[[ Records for processing, beginning ]]
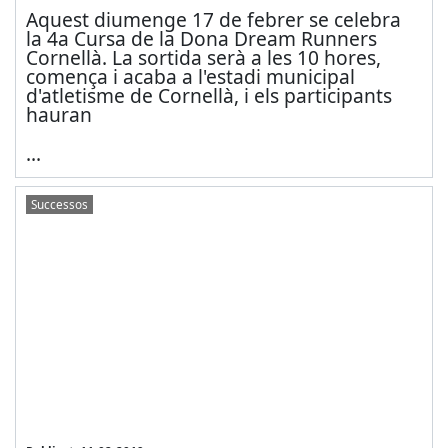
Aquest diumenge 17 de febrer se celebra
la 4a Cursa de la Dona Dream Runners
Cornellà. La sortida serà a les 10 hores,
comença i acaba a l'estadi municipal
d'atletisme de Cornellà, i els participants
hauran
...
Successos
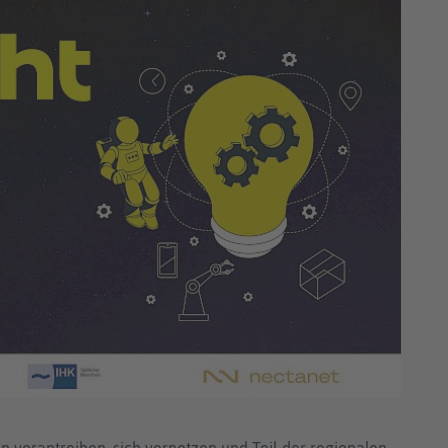
een vorantreiben, sich vernetzen und Teil der regionalen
[[ Records for processing, end ]]
### Task directions:
Which of the lines above contain the string "Cornellà"? Pull out every one of them, and note that case counts.

### Response below:
Cornellà. La sortida serà a les 10 hores,
d'atletisme de Cornellà, i els participants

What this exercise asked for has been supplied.